Difficulty and opportunity

Last Tuesday night, ahead of the Budget speech, I was speaking at a black tie dinner for members of AIRTO -the Association of Independent Research Technology Organisations.

This is a membership organisation for high technology research businesses in the UK, many similar to us in that they work with other companies at the forefront of research and technology development.  Indeed over the last twelve months I have visited many of them – for example TWI at Cambridge and Sheffield; QinetiQ’s facilities in the Malvern hills where they developing state of the art encryption and security technologies; the Food Research Association in Chipping Campden; MIRA, who have  worked closely with us on low carbon vehicles, the Building Research Establishment at Watford; ARUP - and the list goes on. A recent report from Oxford Economic Forecasting highlights just what a contribution these independent research technology organisations make to the UK economy.

Like me, these companies eagerly awaited the outcome of the budget to see how they would be impacted.  For the Technology Strategy Board, pre-budget indications had been very positive – with businesses and stakeholders all supporting our stance that increased resources should be available for investment in enabled innovation.

On the Monday the Government’s strategic vision for Britain’s Recovery - Building Britain’s Future; New Industry, New Jobs - had been issued, with much publicity.  The vision echoed our own conviction – a core judgement that “it is better to keep investing in growth and jobs so as to speed recovery and build the manufacturing and services we need for the future.”

I find the best way to illustrate this to others is to note that world-leading companies such as Apple, Google and Fedex , to name but three, all had their origins in a previous recession.

The report makes much of new technologies driving both consumer and business demands and looks to establish the Technology Strategy Board as a global leading organisation in innovation – “spearheading innovation in areas where there are business opportunities for future growth, including advanced manufacturing, clean technology, life sciences and the digital economy”.

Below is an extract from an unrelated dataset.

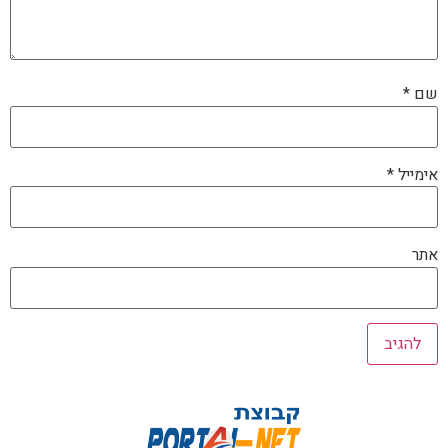
שם
*
אימייל
*
אתר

It is the ambition of the Technology Strategy Board to be at the heart of all the areas of work identified in the key ‘next steps’ of the report.

I believe that the work of the Independent Research Technology Organisations adds significant value in each of these areas and will be a major contributor to the agenda moving forward.

During the AIRTO dinner, the outcome of the budget was as difficult to predict as the result of the Liverpool V Arsenal match being played the same night. Indeed, the 4-4 scoreline was an indication of the tension and the high stakes involved – in some ways similar to the atmosphere surrounding our call for additional funding for innovation.

In many respects the Budget delivered in this area. The announcement of a £750 million Strategic Investment Fund to back up the calls for action in the earlier paper New Industry, New Jobs was a good outcome.  The fact that £50 million of this was specifically identified for the Technology Strategy Board reinforces the role we are expected to play.  The remainder of the £750 million has not yet been allocated in detail, but given the emphasis of our work on low carbon vehicles, digital Britain, life sciences, advanced manufacturing and low carbon energy technologies I would expect to see The Technology Strategy Board playing a significant part in wider activities involving these areas.

Overall I see the budget as positively reinforcing our leadership role –and making an important step towards implementation of the technology investments identified in New Industry, New Jobs.

As Einstein said, “…in the middle of difficulty lies opportunity.” It is this opportunity that our organisation will help to create and make the most of - together with business, the independent research technology organisations and our other partners.  As I said at the AIRTO dinner, the good news is that, contrary to what we read, the future has not been cancelled.